▶ PASSAGE SHOWN

I have a struct with pathbuf as one of its field,
struct A {
pub first: bool,
pub path: PathBuf,
}
Then path can have invalid utf-8 characters as linux allow to create files and folder with invalid utf-8 characters.
I am using rmp_serde::to_vec_named() to get vec from the struct object.
But, In case of path with invalid utf-8 characters, it is crashing with Error : SerdeEncodeMspack(Syntax("path contains invalid UTF-8 characters")).
Is there any way to encode a struct with invalid utf-8 charcters without skipping it?
Thanks in advance
You don't have to change the data type stored in the field. It's sufficient to use #[serde(with = …)] and pass a custom function that calls .as_os_str() on the PathBuf then serializes the returned OsStr.
Using .as_os_str() means that you can't deserialize on windows a path serialized on unix and vice versa. OsStr is encoded as if it is enum OsStr { Unix(Vec<u8>), Windows(Vec<u16>) } and deserializing the wrong variant for the current platform will return an error. Path on the other hand is serialized as UTF-8 string which can be deserialized on all platforms. It also means that OsStr is not human readable even for human readable formats like JSON, while Path is.
The idea to take a mostly-but-not-quite-UTF8 path on Unix, serialize it to some common representation, and deserialize that representation to a mostly-but-not-quite-UTF16 path on Windows, losslessly, and get a meaningful result, is at best quite dubious.
Yes, I believe that's possible on all major platforms, not only Linux.
But you can make a blanket statement about what your library/application supports. If you're making open source software, you are not obligated to support every use case out there.
It's perfectly reasonnable to get back to your users complaining about that with "please change your process so you don't end up with invalid utf-8 character, I don't and won't support those".
The readme of camino has lots of justification and counter examples.
I read the readme of camino. But it is kind of important for our library to support invalid UTF-8 files as we are working on existing file system which can not be changed. Is there no way to resolve this problem?
You could write your own enum for serialization that has a Portable(String) variant for paths that are actually UTF-8 and a fallback variant for non-portable, OS-specific paths.
Remember it's fine to use OsStr if you won't serialize on one platform and deserialize on another. This should be a pretty safe bet if you're taking paths from the machine itself, as they are meaningless on other platforms!
If you do want to exactly represent both across platforms though, you will need to implement De/Serialize on your own type and figure out what, for example, the unix path b"\xff" means on windows. Certainly it's not "\xff", as that's U+00FF, or ÿ, which is b"\xc3\xbf in utf-8.
So, for my use case serialization and deserialization are happening on same platform but that platform could be either linux or windows.
Could you maybe show any example of handling this for both windows and linux? Do I have to write different serialization and deserialization methods based on platform?

Dataset entries:
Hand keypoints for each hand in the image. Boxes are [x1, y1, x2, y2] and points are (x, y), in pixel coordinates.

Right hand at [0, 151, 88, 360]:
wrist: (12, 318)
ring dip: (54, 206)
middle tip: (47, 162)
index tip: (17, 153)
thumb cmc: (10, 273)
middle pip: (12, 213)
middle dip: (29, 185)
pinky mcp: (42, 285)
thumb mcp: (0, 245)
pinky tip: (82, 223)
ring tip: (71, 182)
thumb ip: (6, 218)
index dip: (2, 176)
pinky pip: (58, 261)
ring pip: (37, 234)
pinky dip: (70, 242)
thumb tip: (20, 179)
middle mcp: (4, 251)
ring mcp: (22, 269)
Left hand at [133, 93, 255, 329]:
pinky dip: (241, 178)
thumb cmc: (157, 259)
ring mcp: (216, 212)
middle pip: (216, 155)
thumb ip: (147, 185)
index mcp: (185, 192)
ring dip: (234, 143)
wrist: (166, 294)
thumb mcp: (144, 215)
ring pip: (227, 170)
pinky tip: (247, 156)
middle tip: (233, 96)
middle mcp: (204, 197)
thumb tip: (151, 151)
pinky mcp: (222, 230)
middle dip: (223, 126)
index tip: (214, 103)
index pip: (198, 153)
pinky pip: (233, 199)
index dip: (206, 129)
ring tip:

▶ YOUR ASSIGNMENT
Continue the forum thread about serializing a PathBuf that holds invalid UTF-8, starting right after its final post.

▶ OUTPUT
Written before you clarified you don't need paths between platforms, so you can ignore, but since I wrote it...
If you're converting paths between platforms for something humans look at, you're already assuming a common encoding -- presumably unicode. Otherwise the paths would already not make sense when sent cross-platform, to a human (excepting any common subset such as ASCII). If you have non-unicode paths, they're probably in some other encoding, EUC-KR or Shift JIS or something. If you know the encoding, you can perhaps still do something sensible. However dealing with encoding translations is generally quite the quagmire.
It's also possible such non-unicode paths don't represent anything in any standard encoding, and are effectively or literally just some sequence of bytes / words. [1] This is even more problematic as there's no standard mapping to unicode (or another common denominator); at least I'm unaware of one. [2] So you would probably make up some custom encoding that covers/converts between all possible paths across the set of platforms (the dubious approach mentioned by @trentj). Probably non-unicode paths will still look like trash on a separate platform (to a human).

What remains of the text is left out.